CHARLES KRUPA / THE ASSOCIATED PRESS Enlarge Image

Notes are written on running shoes at a memorial near the finish line of the Boston Marathon, one month after the bombing.

Julie Whelen of Winnipeg found out this week she will get another chance to finish the Boston Marathon.

Whelen, one of 41 Manitoba runners in the 2013 Boston Marathon on April 15, had to stop running during the final mile on the course when two bombs exploded at the finish line, killing three people and wounding hundreds.

Whelen is also one of 5,633 people who have been invited back for 2014 and informed in an email from the Boston Athletic Association they have been guaranteed entry.

'Just giving us the guaranteed entry is just fantastic'

-- Winnipegger Julie Whelen

"As soon as I saw that, I said, 'Oh, yeah, I am definitely going back.' I was a block-and-a-half from the finish line.
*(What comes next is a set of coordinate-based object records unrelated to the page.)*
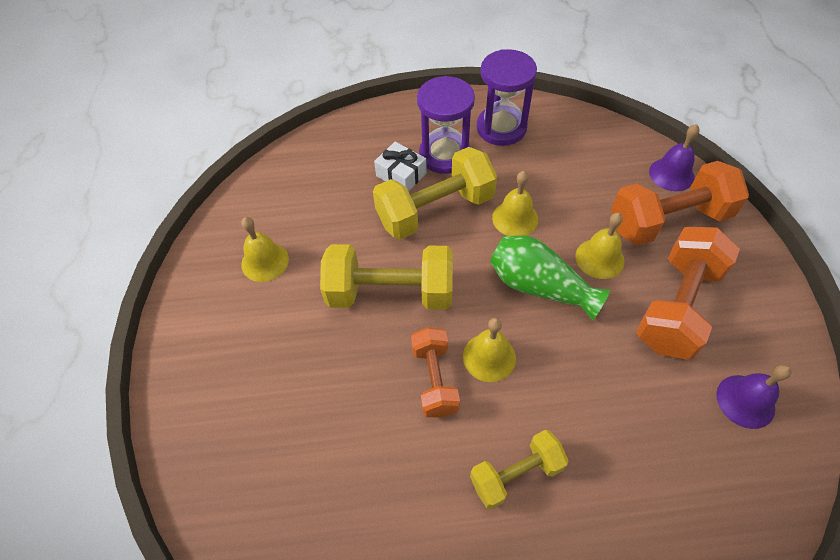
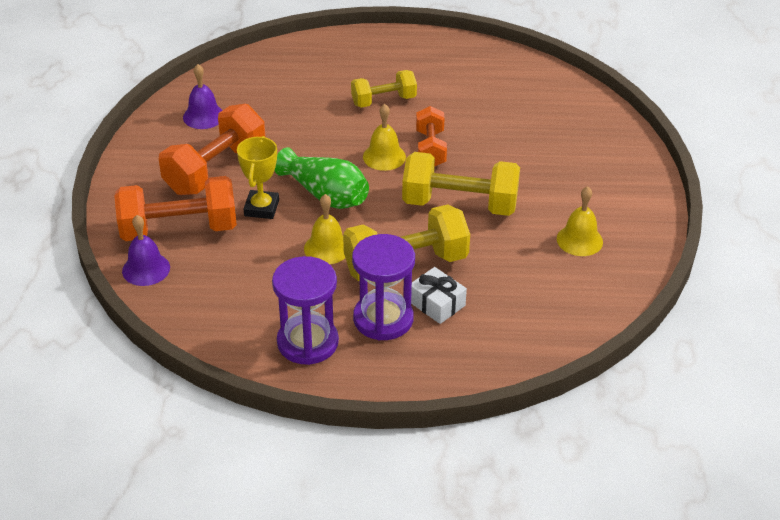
camera: 175 degrees left, 15 degrees down
yellow bell [575,213,625,279] -> yellow trophy [237,136,279,219]

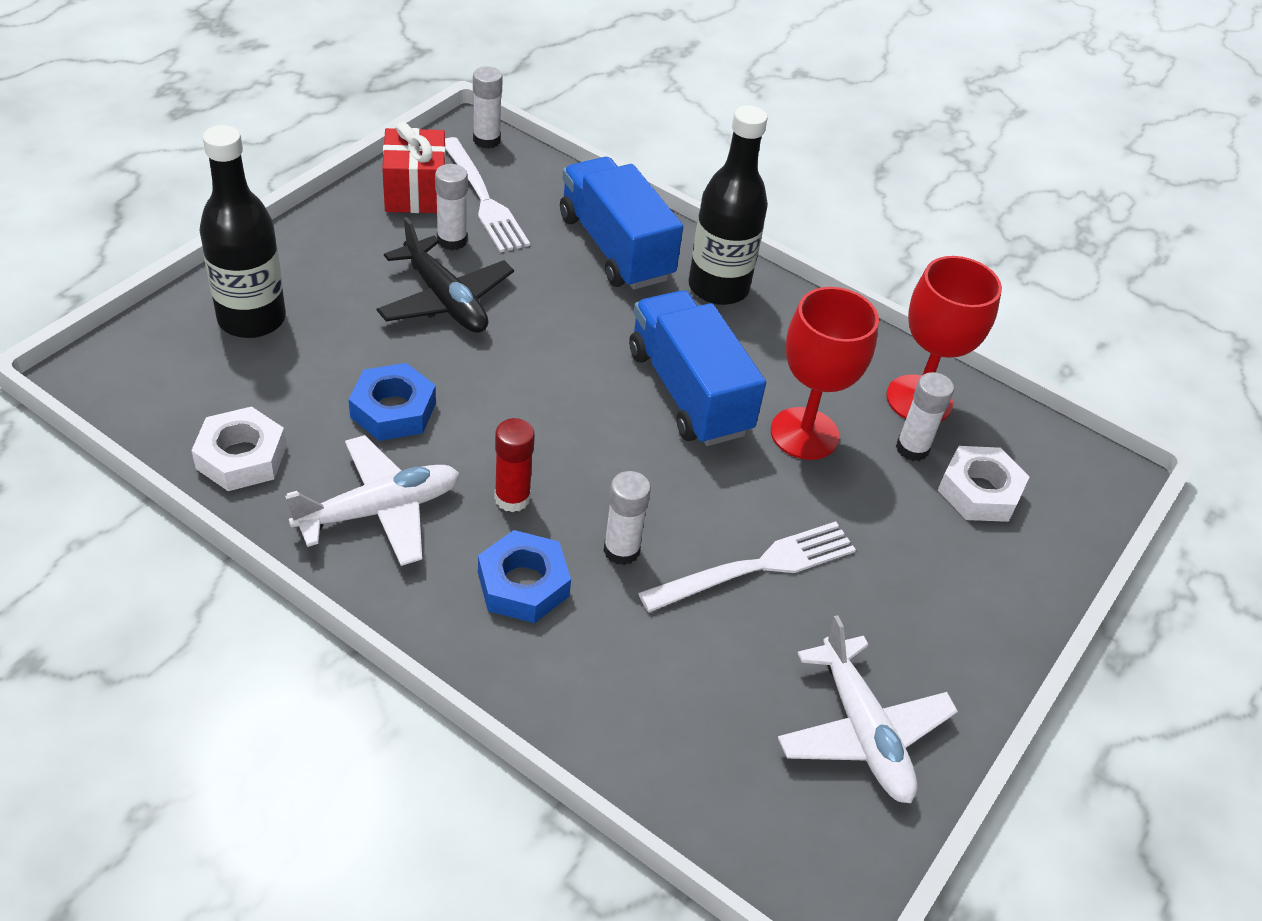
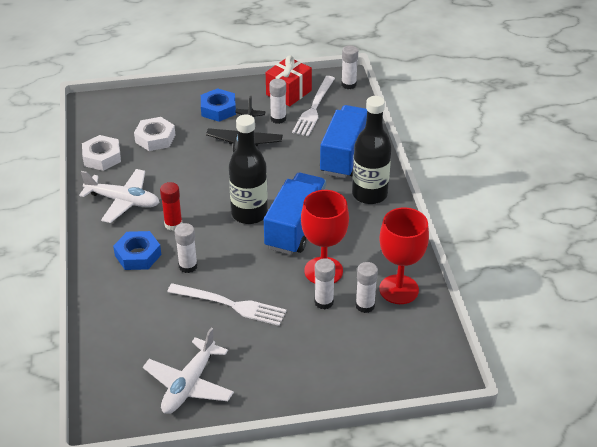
camera: 50 degrees right, 5 degrees down
black bottle [200,125,286,338] -> black bottle moved to [229,114,268,224]
blue nut [348,363,436,441] -> blue nut moved to [201,88,236,122]
white nut [938,446,1030,522] -> white nut moved to [134,117,176,151]
none -> white glue stick [314,258,335,310]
You have to finish. You can't just leave it like that," said Whelen, 45, a Winnipeg veterinarian.

Everyone who had passed the halfway checkpoint at 13.1 miles but did not cross the finish line has been told they will get a registration code in August. They will still have to pay the registration fee, around $200, but won't have to re-qualify by running the required minimum time in another marathon.

"Just giving us the guaranteed entry is just fantastic. They didn't have to do that. It's just really, really nice of them to offer that. Just to give us all closure," Whelen said.

Bob Steinberg of Winnipeg also had to leave the course before he crossed the finish line and has also been offered an entry for next year. He said he has already booked his hotel room for the 2014 Boston Marathon.

"The Boston Athletic Association is acknowledging the feeling that you get when you cross that finish line," Steinberg, a Winnipeg psychiatrist, said. "There were over 5,000 people that didn't have that opportunity and it's an amazing, wonderful thing that they are doing."

At the marathon when the first blast hit, Steinberg said he had just passed a sign that said 0.2 miles to go. His wife, Julie Gold Steinberg, was waiting at the finish line for him but was unharmed.

"The people that were killed and injured are the victims but there were other victims. The people of Boston and the people who were running that race," he said.

On marathon day, Whelen stopped running after the first explosion. She ducked behind a garbage bin after the second explosion and, when there wasn't a third, left the course and headed back to her hotel.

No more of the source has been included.